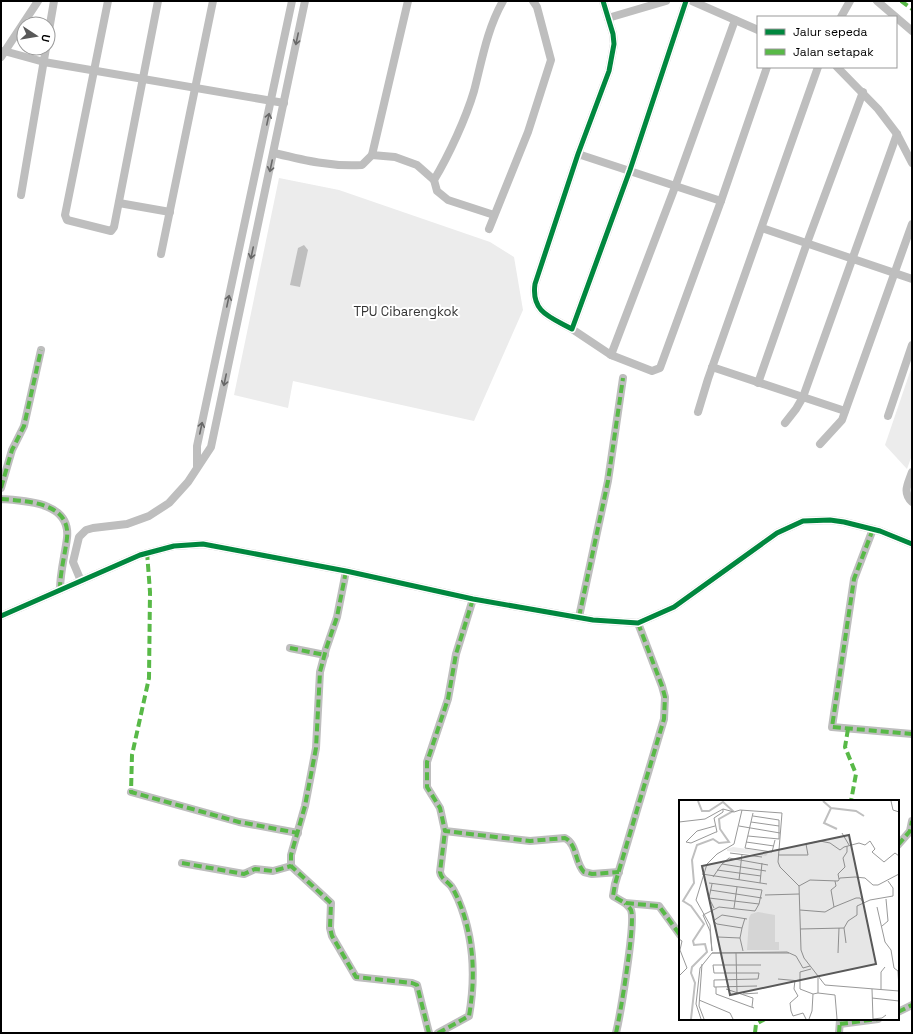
<svg xmlns="http://www.w3.org/2000/svg" width="913" height="1034" font-family="'Space Grotesk',sans-serif">
<style>
.green{fill:#ececec}
.water{fill:#bfbfbf}
.lines{fill:none;stroke-linecap:round;stroke-linejoin:round}
.minor{stroke:#bebebe;stroke-width:8}
.quiet{stroke:#58b947;stroke-width:4;stroke-dasharray:8 4;stroke-linecap:butt}
.cycleway-casing{stroke:#fff;stroke-width:8}
.cycleway{stroke:#00873e;stroke-width:5}
.oneway{stroke:#686868}
.labels{text-anchor:middle;stroke-width:4;stroke-linejoin:round;paint-order:stroke}
.park-label{font-size:13px;fill:#333;stroke:#fff}
.inset-river{fill:none;stroke:#bfbfbf;stroke-width:2}
.inset-road{fill:none;stroke:#999;stroke-width:1}
.view{fill:#595959;fill-opacity:0.15;stroke:#595959;stroke-width:2}
.inset-edge{fill:none;stroke:#000;stroke-width:2}
</style>
<rect width="100%" height="100%" fill="#fff"/>
<!-- green -->
<g class="green">
<polygon points="279,178 339,190 490,242 514,257 523,310 474,421 293,381 288,408 234,395"/>
<polygon points="912,366 912,455 907,469 885,445"/>
</g>
<!-- water -->
<polygon class="water" points="304,245 308,250 300,287 290,285 298,248"/>
<g class="lines">
<!-- minor -->
<g class="minor">
<polyline points="108,1 65,215 67,220 111,231 114,227 158,1"/>
<polyline points="408,1 372,155 395,157 417,165 434,180"/>
<path d="M603 1 613 34 614 44 609 71 578 154 535 284C531 312 550 317 572 329L630 170 686 1"/>
<polyline points="692,1 758,30"/>
<polyline points="877,1 912,31"/>
<polyline points="841,17 850,1"/>
<polyline points="608,18 666,1"/>
<polyline points="48,36 54,1"/>
<polyline points="4,51 44,62 284,103"/>
<polyline points="1,57 38,1"/>
<polyline points="837,67 878,109 897,134 912,163"/>
<path d="M274 153C303 160 331 167 362 165L372 155"/>
<polyline points="578,154 721,201"/>
<polyline points="21,195 46,48"/>
<polyline points="119,203 170,212"/>
<path d="M494 215 448 200 437 191 434 180C449 155 466 118 474 91 482 60 487 29 503 1"/>
<polyline points="762,228 912,279"/>
<polyline points="489,229 528,132 551,60 537,7 533,1"/>
<polyline points="161,254 213,1"/>
<polyline points="572,329 611,355 652,371 660,368 721,201 767,67"/>
<polyline points="611,355 675,187 735,20"/>
<polyline points="712,367 845,411"/>
<polyline points="758,383 807,243 863,92"/>
<polyline points="698,412 708,379 818,67"/>
<polyline points="888,416 912,345"/>
<polyline points="785,423 796,409 803,397 897,134"/>
<polyline points="820,444 842,420 912,224"/>
<polyline points="197,466 197,446 292,1"/>
<path d="M912 472C908 484 902 492 912 502"/>
<polyline points="1,488 12,450 24,426 41,350"/>
<path d="M1 499C26 501 71 502 67 538 65 555 60 572 60 590"/>
<polyline points="873,529 854,579 832,727 912,734"/>
<polyline points="346,571 337,617 326,649 320,672 316,748 305,806 291,855 291,866 331,903 330,928 332,936 356,977 412,983 417,985 429,1033"/>
<polyline points="81,581 73,562 79,537 86,530 93,528 127,524 149,516 169,503 188,482 211,447 305,1"/>
<path d="M473 599 456 654 448 699 427 762V787L440 808 445 831 530 841 565 838C577 844 575 863 584 872L592 874 619 872"/>
<polyline points="1,616 140,555 174,546 203,544 346,571 473,599 593,620 638,623 674,607 777,533 803,521 830,520 844,522 880,531 912,544"/>
<polyline points="579,617 608,481 623,378"/>
<polyline points="638,623 662,686 665,697 664,719 615,884 613,896 625,903 659,906 680,935"/>
<polyline points="290,648 325,655"/>
<polyline points="131,792 239,822 298,833"/>
<polyline points="898,845 910,831 912,821"/>
<polyline points="182,863 244,874 255,869 273,871 291,866"/>
<polyline points="898,1012 912,1005"/>
<polyline points="840,1024 878,1019"/>
<path d="M438 1033 469 1016C476 976 474 937 458 899 456 895 454 890 451 886 446 880 441 879 440 872L445 831"/>
<path d="M616 1033C620 1016 636 922 631 910 630 908 627 905 625 903"/>
<polyline points="839,1033 840,1020"/>
</g>
<!-- quiet -->
<g class="quiet">
<polyline points="901,1 912,9"/>
<polyline points="1,488 12,450 24,426 41,350"/>
<path d="M1 499C26 501 71 502 67 538 65 555 60 572 60 590"/>
<polyline points="873,529 854,579 832,727 912,734"/>
<polyline points="147,552 150,592 149,678 132,755 131,792 239,822 298,833"/>
<polyline points="346,571 337,617 326,649 320,672 316,748 305,806 291,855 291,866 331,903 330,928 332,936 356,977 412,983 417,985 429,1033"/>
<path d="M473 599 456 654 448 699 427 762V787L440 808 445 831 530 841 565 838C577 844 575 863 584 872L592 874 619 872"/>
<polyline points="579,617 608,481 623,378"/>
<polyline points="638,623 662,686 665,697 664,719 615,884 613,896 625,903 659,906 680,935"/>
<polyline points="290,648 325,655"/>
<polyline points="848,729 845,747 856,774 851,801"/>
<polyline points="898,845 910,831 912,821"/>
<polyline points="182,863 244,874 255,869 273,871 291,866"/>
<polyline points="898,1012 912,1005"/>
<polyline points="840,1024 878,1019"/>
<path d="M438 1033 469 1016C476 976 474 937 458 899 456 895 454 890 451 886 446 880 441 879 440 872L445 831"/>
<path d="M616 1033C620 1016 636 922 631 910 630 908 627 905 625 903"/>
<polyline points="755,1033 756,1024 765,1019"/>
<polyline points="839,1033 840,1019"/>
</g>
<defs>
<g id="cycleway">
<path d="M603 1 613 34 614 44 609 71 578 154 535 284C531 312 550 317 572 329L630 170 686 1"/>
<polyline points="1,616 140,555 174,546 203,544 346,571 473,599 593,620 638,623 674,607 777,533 803,521 830,520 844,522 880,531 912,544"/>
</g>
</defs>
<!-- cycleway casing -->
<use href="#cycleway" class="cycleway-casing"/>
<!-- cycleway -->
<use href="#cycleway" class="cycleway"/>
</g>
<!-- one-way arrows -->
<defs><path id="oneway-shaft" d="M-6 0H5M1.5-3L5.5 0L1.5 3" fill="none" stroke-width="1.6" stroke-linecap="round" stroke-linejoin="round"/></defs>
<g class="oneway">
<use href="#oneway-shaft" transform="translate(297 39) rotate(102)"/>
<use href="#oneway-shaft" transform="translate(268 119) rotate(-78)"/>
<use href="#oneway-shaft" transform="translate(271 166) rotate(102)"/>
<use href="#oneway-shaft" transform="translate(252 253) rotate(102)"/>
<use href="#oneway-shaft" transform="translate(228 301) rotate(-78)"/>
<use href="#oneway-shaft" transform="translate(225 380) rotate(102)"/>
<use href="#oneway-shaft" transform="translate(201 428) rotate(-78)"/>
</g>
<g class="labels">
<!-- park labels -->
<g class="park-label">
<text x="406" y="316">TPU Cibarengkok</text>
</g>
</g>
<!-- overview -->
<g transform="translate(679 800)">
<rect width="220" height="220" fill="#fff"/>
<path d="M54 47 90 52 87 56 48 51V49ZM79 112 96 115V142H100V150H68L70 118 72 114Z" fill="#ececec"/>
<path class="inset-river" d="M144 1 152 8 177 11 185 16M152 8 145 23 158 29M12 219 16 183 12 173 13 167 28 152 26 144 15 145 14 141 25 124 12 106 4 101 15 83 13 60 18 45 34 39 40 43 50 42 41 29 40 19 54 11 44 2 30 11H23L19 1"/>
<path class="inset-road" d="M212 1 214 10 220 12M74 13 66 48 93 52 96 40M0 22 26 19 44 9 55 12 61 10 103 13 99 62 101 67 120 86 122 150 125 158 146 185 220 191M72 22 100 26M36 26 18 31 7 42 12 43 37 32H38L35 18 44 12V9M60 26 101 33M163 33 170 45M69 36 100 39V20L74 16M67 42 95 46M51 53 83 57M99 55H129L127 44 141 41 151 43 161 50 165 47 180 43 186 45 191 41 196 49 193 52 205 62 216 53 220 56M43 64 87 71M38 70 82 76M23 74 88 84M34 77 43 64 50 58 89 65M160 79 159 74 166 67 164 58 168 52V46M60 80 63 54M30 83 83 90 80 104M81 83 83 63M33 84 30 98 35 108M120 86 131 80 159 81 161 78 176 77 186 78 194 85H199L220 74M31 90 83 98M86 95 120 94M30 98 80 104 76 111 40 107 24 115 31 131 33 151M155 107 177 98H181L185 103M198 107 206 142 212 150 215 168 219 171 220 188M55 108 58 87M121 110 146 112 155 107 152 90 157 86 156 81M66 118 63 128 38 124 34 121 43 115 68 119M203 126 209 121 207 99M165 128 167 143M121 129 165 128 169 121 178 115V106L191 100 214 96V88L209 81M39 137 61 138 63 128M61 138 64 151M0 139 3 141 1 150 8 168 0 176M33 151 31 125 17 100 28 64 38 54 55 44 63 10M33 153H110M57 153 58 193M159 153 160 128M23 164 20 206 25 219M132 169 121 172V189L134 194M99 179 121 181M116 180 115 189 119 196 111 203 112 211 114 216 124 213 127 219M78 186 35 187V180L79 179 80 173H35L34 165H82M37 187V194L75 208M47 189 74 198 73 207M193 189 194 219M202 189V172L206 167M139 193V178M64 194 79 193M193 198 220 201M20 200 51 213 54 219M22 219 17 204 21 168 33 153 108 152 117 156 124 168 131 166M130 219 133 211 134 194 139 193 156 195 158 219M194 219 203 218 207 215"/>
<path class="view" d="M170 35 197 164 51 195 23 66Z"/>
<rect width="220" height="220" class="inset-edge"/>
</g>
<!-- border -->
<rect width="913" height="1034" fill="none" stroke="#000000" stroke-width="4"/>
<!-- legend -->
<rect x="757" y="16" width="140" height="52" fill="#ffffff" stroke="#999999"/>
<rect x="765" y="29" width="20" height="6" fill="#00873e" stroke="#999999"/>
<text x="793" y="36" font-size="12" fill="#000000">Jalur sepeda</text>
<rect x="765" y="49" width="20" height="6" fill="#58b947" stroke="#999999"/>
<text x="793" y="56" font-size="12" fill="#000000">Jalan setapak</text>
<!-- north arrow -->
<g transform="translate(36 36) rotate(102)"><circle r="19" fill="#ffffff" stroke="#999999"/>
<path d="M0-3L7 15L0 10L-7 15Z" fill="#595959"/>
<text y="-6" font-size="11" font-weight="bold" text-anchor="middle" fill="#000000">U</text>
</g>
</svg>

========

- [Required work]: Using the data above, repeat exactly the lines that begin at the line with "<!-- quiet -->" and end at the line with "150,592 149,678 132,755", both ends included.

- [Response area]:
<!-- quiet -->
<g class="quiet">
<polyline points="901,1 912,9"/>
<polyline points="1,488 12,450 24,426 41,350"/>
<path d="M1 499C26 501 71 502 67 538 65 555 60 572 60 590"/>
<polyline points="873,529 854,579 832,727 912,734"/>
<polyline points="147,552 150,592 149,678 132,755 131,792 239,822 298,833"/>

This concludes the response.